[Intel-gfx] [PATCH 1/2] drmtest: introduce kmsg_error functions

Mon Nov 11 19:48:26 CET 2013

On Mon, Nov 11, 2013 at 04:18:04PM -0200, Paulo Zanoni wrote:
> 2013/11/11 Daniel Vetter <daniel at ffwll.ch>:
> > On Mon, Nov 11, 2013 at 03:06:09PM -0200, Paulo Zanoni wrote:
> >> From: Paulo Zanoni <paulo.r.zanoni at intel.com>
> >>
> >> These functions should help you checking for new Kernel error
> >> messages. One of the problems I had while writing the runtime PM test
> >> suite is that when you read the sysfs and debugfs files, the only way
> >> to detect errors is by checking dmesg, so I was always getting SUCCESS
> >> even if the test caught a bug. Also, we have so many debugfs/sysfs
> >> files that it was not easy to discover which file caused the error
> >> messages I was seeing. So this commit adds some infrastructure to
> >> allow us to automatically check for new errors on dmesg.
> >>
> >> Use it like this:
> >>
> >> int main(int argc, char *argv[]) {
> >>       int fd, i;
> >>
> >>       igt_fixture
> >>               fd = kmsg_error_setup();
> >>
> >>       igt_subtest("t1") {
> >>               kmsg_error_reset(fd);
> >>               do_something();
> >>               kmsg_error_detect("");
> >>       }
> >>
> >>       igt_subtest("t2") {
> >>               for (i = 0; i < 10; i++) {
> >>                       char *file_name = get_file(i);
> >>                       kmsg_error_reset(fd);
> >>                       process_file(file_name);
> >>                       kmsg_error_detect(file_name):
> >>               }
> >>       }
> >>
> >>       igt_fixture
> >>               kmsg_error_teardown(fd);
> >> }
> >
> > Imo that's the wrong approach. _Every_ test should fail if we end up with
> > errors/backtraces in dmesg.
> 
> That's exactly why I wrote code to check dmesg! We could, in the
> future, make the igt_subtest macros call this code automatically.

That leaves out tests that aren't yet converted over to subtests ...
> 
> 
> > And if you look for very specific stuff (like
> > gpu hang or missed irq warnings) the approach thus far has been to expose
> > that information somehow through debugfs files.
> 
> So you're suggesting I should create some sort of debugfs interface to
> expose every single WARN our driver does? Doesn't really sound like a
> good idea, unless we invent our our I915_WARN, I915_ERROR, etc.. And
> we still won't catch the WARNs and ERRORs spit by drm.ko or anything
> outside i915.ko.

Nope. I'm suggesting to do this in the piglit runner instead so that all
tests profit automatically. Since as you say, we can't patch lockdep.
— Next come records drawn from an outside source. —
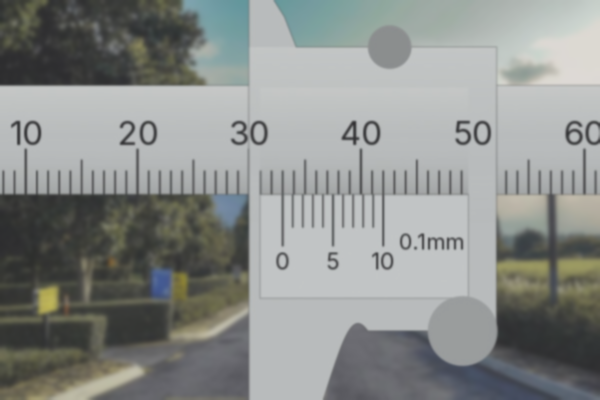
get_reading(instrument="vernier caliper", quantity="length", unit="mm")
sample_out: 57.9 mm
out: 33.0 mm
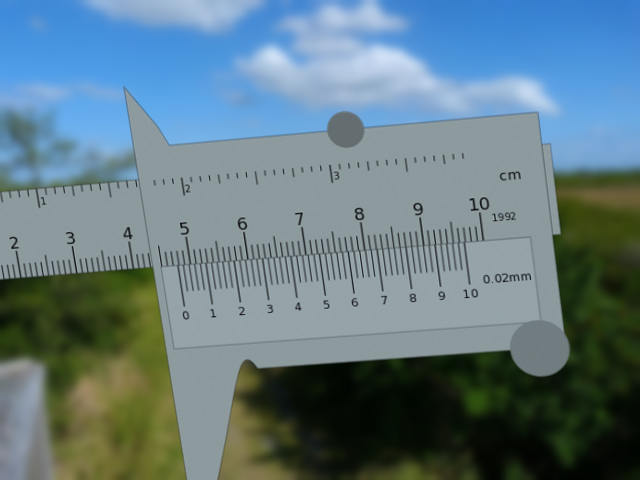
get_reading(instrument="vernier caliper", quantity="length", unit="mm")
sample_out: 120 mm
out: 47.8 mm
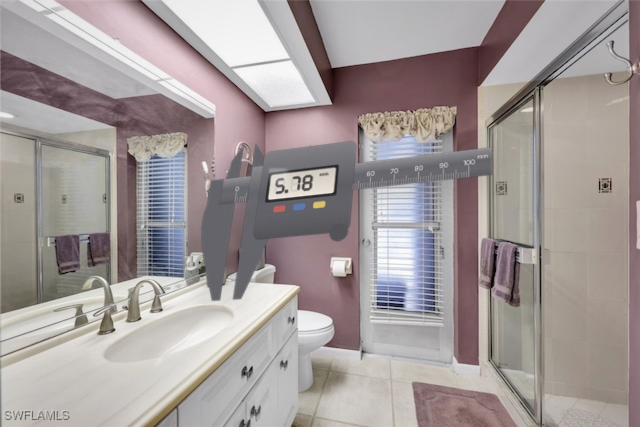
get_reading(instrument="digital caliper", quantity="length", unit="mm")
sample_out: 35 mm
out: 5.78 mm
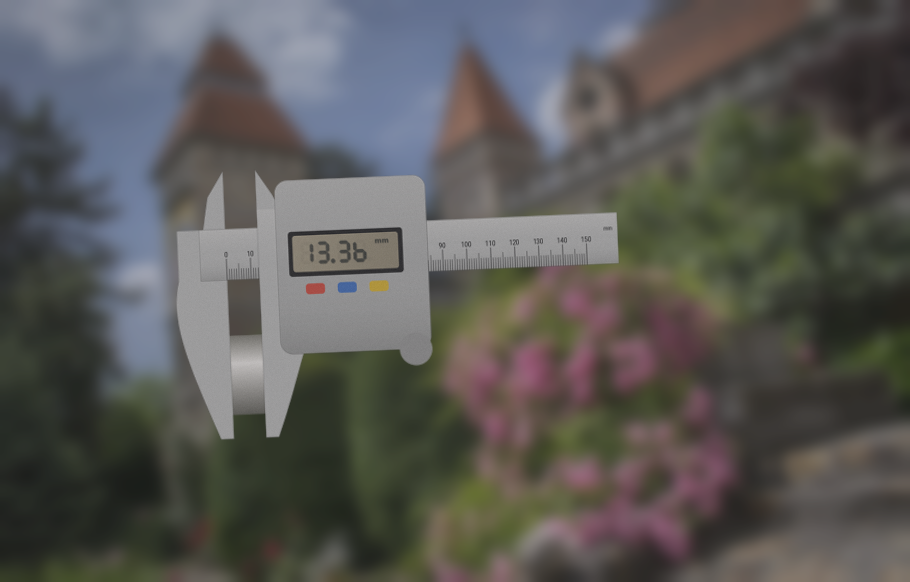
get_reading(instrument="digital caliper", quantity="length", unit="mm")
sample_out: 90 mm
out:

> > That way we're independent
> > from the exact string used in the kernel output.
> 
> ZZ_check_dmesg already parses dmesg strings, I just copied it. Also,
> the whole IGT already relies way too much on being ran against
> very-recent libdrm/Kernels, we're just adding one more dependency. And
> we can also add the newer strings if somebody ever changes the WARN or
> DRM_ERROR output: it's not like our code will completely break, it
> just won't be as good. And we always require everybody to use IGT git
> master anyway. I don't see the problem.
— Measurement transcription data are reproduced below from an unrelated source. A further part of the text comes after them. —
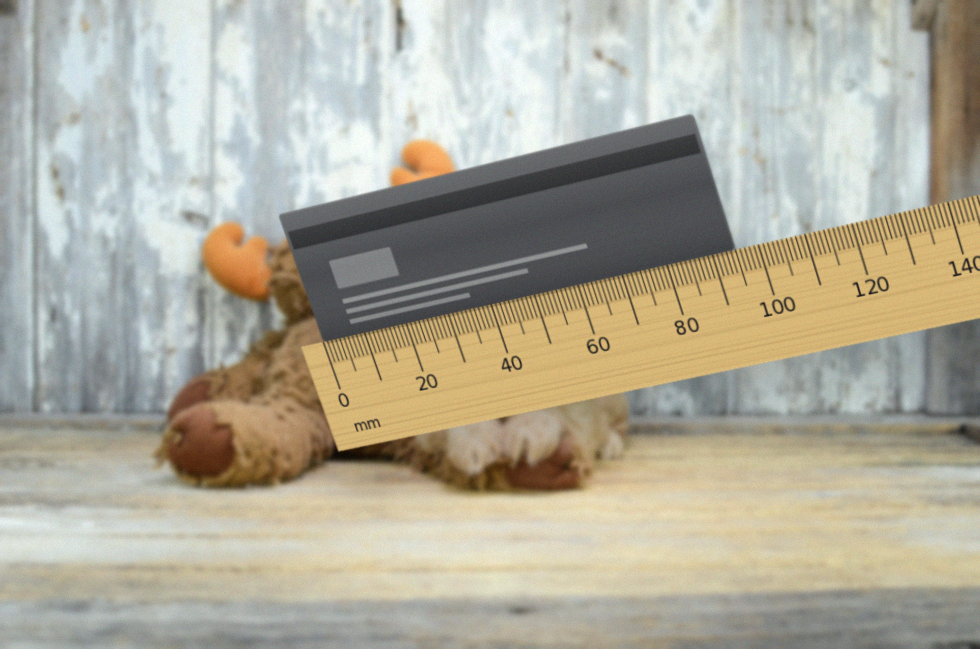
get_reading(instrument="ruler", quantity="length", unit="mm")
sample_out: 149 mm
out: 95 mm
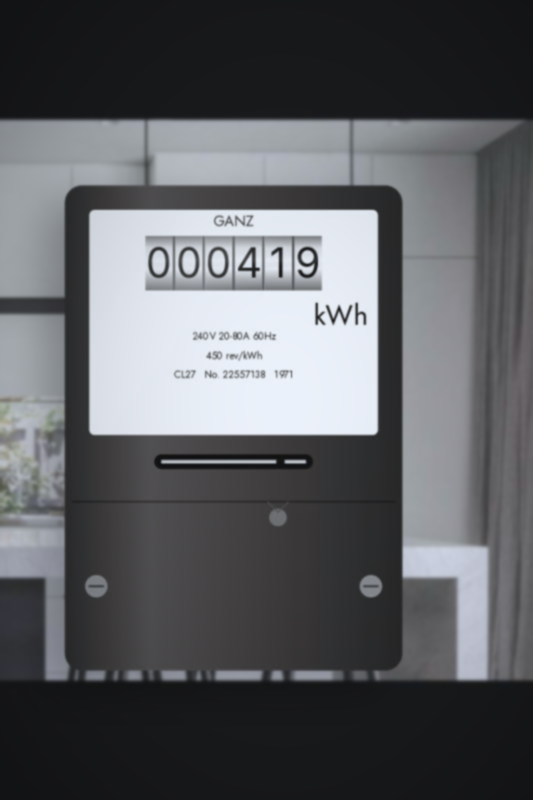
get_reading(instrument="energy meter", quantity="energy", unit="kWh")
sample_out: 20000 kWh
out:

ZZ_check_dmesg was a quick hack done two years ago that should have been
ported to something sane a long time ago. With piglit's non-deterministic
test ordering it's pretty useless nowadays.

> > I think the right approach is to add this to the test runner, i.e. piglit.
> > There's already very basic support to capture the (new) dmesg output for
> > each test with the --dmesg option. Have you played around with that and
> > tried to extend it to your liking?
> 
> My goal is that I want to know, inside a test program, which line of
> code introduced the dmesg error, and if we use some sort of external
> approach like what you're suggesting this won't be possible. I have
> code that opens hundreds of sysfs and debugfs files, and I want to
> check dmesg after I open/close every single file, to be able to detect
> which one exactly causes the problem. I'm already using this locally
> and it *really* saved a lot of time for me. If we don 't accept this
> code inside drmtest.c, I'm gonna ask if I can push it directly to
> pm_pc8.c.

Hm, thus far I've just looked at the functions in the backtrace. Can you
give an example of which kinds of bugs your hunting that need this?

But in general I certainly don't want this in pc8.c. If it's indeed useful
to check dmesg after each step in some tests then having some helpers in
igt/lib makes sense. Just doing it for the overall test though just
duplicates functionality which already exists in piglit.
-Daniel
-- 
Daniel Vetter
Software Engineer, Intel Corporation
+41 (0) 79 365 57 48 - http://blog.ffwll.ch